Agency Grey London and production company Biscuit made the animated film, Pig Farm, which shows a farmer explaining his job to his young daughters as they dig into a breakfast of sausage and bacon.
Drawing inspiration from the surreal animations found in the hit video game Cuphead and the 1990s series The Ren & Stimpy Show, the ad juxtaposes images of smiling pigs and a quaint farm with conveyor belts where they’re slaughtered. The twisted protagonist even mocks protestors, insisting that they should just have some bacon.
Jeff Low directed the commercial and wrote its disturbingly upbeat song, with the chorus: “Pig farm, it’s where you get bacon from. You don’t have to think about it.”
The dark story ends with the sound of pigs squealing and the message: “All bacon comes from suffering and violence!”

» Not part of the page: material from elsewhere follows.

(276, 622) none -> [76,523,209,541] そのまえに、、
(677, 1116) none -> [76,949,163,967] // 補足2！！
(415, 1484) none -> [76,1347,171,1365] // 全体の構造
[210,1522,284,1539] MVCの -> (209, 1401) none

“PETA’s goal is to challenge the status quo and make people think, and the innovative team at Grey has achieved that with this shareable video,” PETA UK, Europe and Australia vice president Mimi Bekhechi, said in a statement. “By pairing disturbing cartoon imagery with a catchy song, we believe the memorable spot will shift attitudes and remind people that every piece of bacon was once a thinking, feeling being who desperately wanted to live.”
The film will run across PETA’s global owned channels, with out-of-home support.
The organization is also using the cartoon visuals on a calendar that only runs for six months–the duration most pigs live before they’re slaughtered–and on a limited-edition crockery set.